(Passage shown Opens)

Enterprise (EP) — disks of this class provide maximum performance and reliability. They are designed to cope with the maximum workload. This class uses the SAS interface and has a rotational speed of 10,000 and 15,000 rpm.
SSD Enterprise Performance / Mainstream — these drives offer the best performance and durability in the SSD segment and are thus ideally suited for use in systems with high demands on I/O. Enterprise Performance SSDs (SLC or MLC technologies) offer better I/O performance with the SAS interface. In contrast, Enterprise Mainstream SDD (MLC technology) has a SATA interface and is more affordable.
For these tasks, it is preferable to use SSD on a Marvel chip, for example, some Crucial SSDs (Crucial MX300 1TB) or at least OCZ on RD400 (Toshiba OCZ RD400 1 Tb). Disks on the chip SandForce (SF) are better avoided.
Choosing the Brand
Finally, the most important question: do you need to buy a brand drives? There is no secret that HP, IBM and DELL do not produce hard drives. They buy them from third-party manufacturers, and then test them, reflash and put their logos on them.
One hand, these drives have several advantages:
- Firmware considers features of controllers of various server models;
- Additional quality control and stress tests reduce the probability of purchasing drives with hidden defects;
- Vendor warranty and full support is available for the brand drives;
But “native” hard drives are about two or three times more expensive than the same model, but with the logos of non-native manufacturers – you can purchase Seagate, Western Digital, Toshiba, HGST and we are sure, that such difference in price is not justified for all the promises of increased reliability.

(Passage shown Closes)
(Given entries Opens)

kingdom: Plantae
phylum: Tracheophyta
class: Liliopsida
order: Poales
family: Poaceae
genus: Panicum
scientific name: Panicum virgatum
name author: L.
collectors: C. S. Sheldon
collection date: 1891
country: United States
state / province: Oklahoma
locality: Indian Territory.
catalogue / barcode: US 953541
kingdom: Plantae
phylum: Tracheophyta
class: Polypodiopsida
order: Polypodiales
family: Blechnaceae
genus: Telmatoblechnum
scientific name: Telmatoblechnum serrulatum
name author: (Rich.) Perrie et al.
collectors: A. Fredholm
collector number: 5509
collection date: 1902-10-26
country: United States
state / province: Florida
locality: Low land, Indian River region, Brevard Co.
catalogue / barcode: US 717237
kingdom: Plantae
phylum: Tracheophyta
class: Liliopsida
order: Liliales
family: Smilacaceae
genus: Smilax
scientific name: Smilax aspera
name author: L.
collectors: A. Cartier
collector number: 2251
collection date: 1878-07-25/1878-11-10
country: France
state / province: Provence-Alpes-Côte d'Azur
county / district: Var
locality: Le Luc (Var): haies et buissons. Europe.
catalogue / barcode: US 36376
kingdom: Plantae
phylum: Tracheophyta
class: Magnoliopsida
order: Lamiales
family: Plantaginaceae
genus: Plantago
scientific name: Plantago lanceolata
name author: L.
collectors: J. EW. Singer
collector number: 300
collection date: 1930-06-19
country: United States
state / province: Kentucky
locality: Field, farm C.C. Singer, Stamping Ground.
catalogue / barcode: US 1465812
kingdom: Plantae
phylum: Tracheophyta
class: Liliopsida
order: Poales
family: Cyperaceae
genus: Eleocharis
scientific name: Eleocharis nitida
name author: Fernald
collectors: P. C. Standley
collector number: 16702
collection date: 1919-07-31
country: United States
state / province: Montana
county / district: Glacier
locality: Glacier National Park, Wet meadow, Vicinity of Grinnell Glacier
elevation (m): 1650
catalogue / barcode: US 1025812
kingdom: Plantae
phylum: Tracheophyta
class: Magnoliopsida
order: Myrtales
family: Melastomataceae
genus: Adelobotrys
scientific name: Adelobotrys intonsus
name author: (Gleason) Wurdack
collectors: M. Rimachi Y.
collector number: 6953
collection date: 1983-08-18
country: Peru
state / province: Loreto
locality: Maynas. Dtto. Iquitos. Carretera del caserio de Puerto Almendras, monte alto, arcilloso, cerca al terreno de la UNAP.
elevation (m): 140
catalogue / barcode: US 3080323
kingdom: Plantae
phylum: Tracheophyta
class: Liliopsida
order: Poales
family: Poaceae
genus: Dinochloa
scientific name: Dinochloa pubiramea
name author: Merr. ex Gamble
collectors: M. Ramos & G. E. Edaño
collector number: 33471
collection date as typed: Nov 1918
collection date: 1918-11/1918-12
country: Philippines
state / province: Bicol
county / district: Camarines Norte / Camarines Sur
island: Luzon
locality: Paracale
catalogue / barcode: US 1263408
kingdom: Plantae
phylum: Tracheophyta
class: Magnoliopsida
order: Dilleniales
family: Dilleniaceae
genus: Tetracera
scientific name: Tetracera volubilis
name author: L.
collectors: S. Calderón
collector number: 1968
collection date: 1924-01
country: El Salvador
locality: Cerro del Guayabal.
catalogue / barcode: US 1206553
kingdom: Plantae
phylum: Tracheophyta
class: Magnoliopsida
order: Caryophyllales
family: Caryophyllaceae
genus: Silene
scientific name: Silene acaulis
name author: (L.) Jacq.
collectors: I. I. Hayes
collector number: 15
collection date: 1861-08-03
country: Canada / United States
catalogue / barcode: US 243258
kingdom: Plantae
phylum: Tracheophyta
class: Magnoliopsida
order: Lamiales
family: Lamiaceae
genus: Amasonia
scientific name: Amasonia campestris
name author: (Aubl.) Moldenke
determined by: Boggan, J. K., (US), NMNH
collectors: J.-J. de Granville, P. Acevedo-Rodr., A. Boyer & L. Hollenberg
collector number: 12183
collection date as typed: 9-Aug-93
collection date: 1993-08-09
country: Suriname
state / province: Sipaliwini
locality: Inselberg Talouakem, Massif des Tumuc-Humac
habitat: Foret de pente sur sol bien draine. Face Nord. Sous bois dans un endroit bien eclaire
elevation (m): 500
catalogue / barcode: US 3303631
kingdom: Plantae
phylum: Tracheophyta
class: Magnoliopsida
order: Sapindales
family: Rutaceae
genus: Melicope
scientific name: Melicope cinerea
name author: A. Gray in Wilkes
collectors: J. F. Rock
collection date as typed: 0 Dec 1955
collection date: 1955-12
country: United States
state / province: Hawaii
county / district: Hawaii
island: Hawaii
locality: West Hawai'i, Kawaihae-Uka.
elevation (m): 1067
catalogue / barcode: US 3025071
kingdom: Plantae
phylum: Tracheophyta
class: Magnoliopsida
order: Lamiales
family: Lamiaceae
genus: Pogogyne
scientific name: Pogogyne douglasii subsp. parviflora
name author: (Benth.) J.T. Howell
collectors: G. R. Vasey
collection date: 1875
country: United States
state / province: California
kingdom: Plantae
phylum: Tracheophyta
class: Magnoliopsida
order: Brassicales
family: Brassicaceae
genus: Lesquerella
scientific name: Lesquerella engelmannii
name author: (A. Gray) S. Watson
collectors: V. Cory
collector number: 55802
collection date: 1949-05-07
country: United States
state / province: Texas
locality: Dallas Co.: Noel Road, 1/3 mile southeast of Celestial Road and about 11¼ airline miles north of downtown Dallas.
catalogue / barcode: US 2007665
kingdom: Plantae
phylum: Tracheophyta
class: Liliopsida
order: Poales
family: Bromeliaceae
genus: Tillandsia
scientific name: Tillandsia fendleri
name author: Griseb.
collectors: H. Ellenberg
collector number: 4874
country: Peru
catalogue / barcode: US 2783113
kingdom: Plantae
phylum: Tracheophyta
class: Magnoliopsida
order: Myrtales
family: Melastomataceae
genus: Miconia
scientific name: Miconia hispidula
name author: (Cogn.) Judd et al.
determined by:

(Given entries Closes)

→ **Explore the material**
1 - In the text on server drives, which interface does Enterprise Mainstream SSD have?
2 - Write the next part of the text on server drives, picking up after its final sentence.
The stored data has nothing to do with this work.

→ **Answers to the tasks**
1 - It has a SATA interface.

2 -
As the practice shows, the “non-native” hard drives operate without difficulties on:
- HP servers — at least from Gen 6;
- IBM servers — at least with the M2 generation;
- DELL servers — from 10 generations.
According to the statistics, most reliable are Hitachi drives. In second place Western Digital, on the third – Seagate.
Сheck Your Warranty
If you decided not to buy “non-native” hard drive, at first you must ask the seller: who provides the warranty? It is the fact, that many stores do not provide a guarantee on the hard disks, referring to the manufacturer’s warranty. But there is a subtle point: for example, some models of Seagate warranty period starts from the date of production. So do not exclude the situation that you can purchase a brand new drive, which is over the manufacturer warranty.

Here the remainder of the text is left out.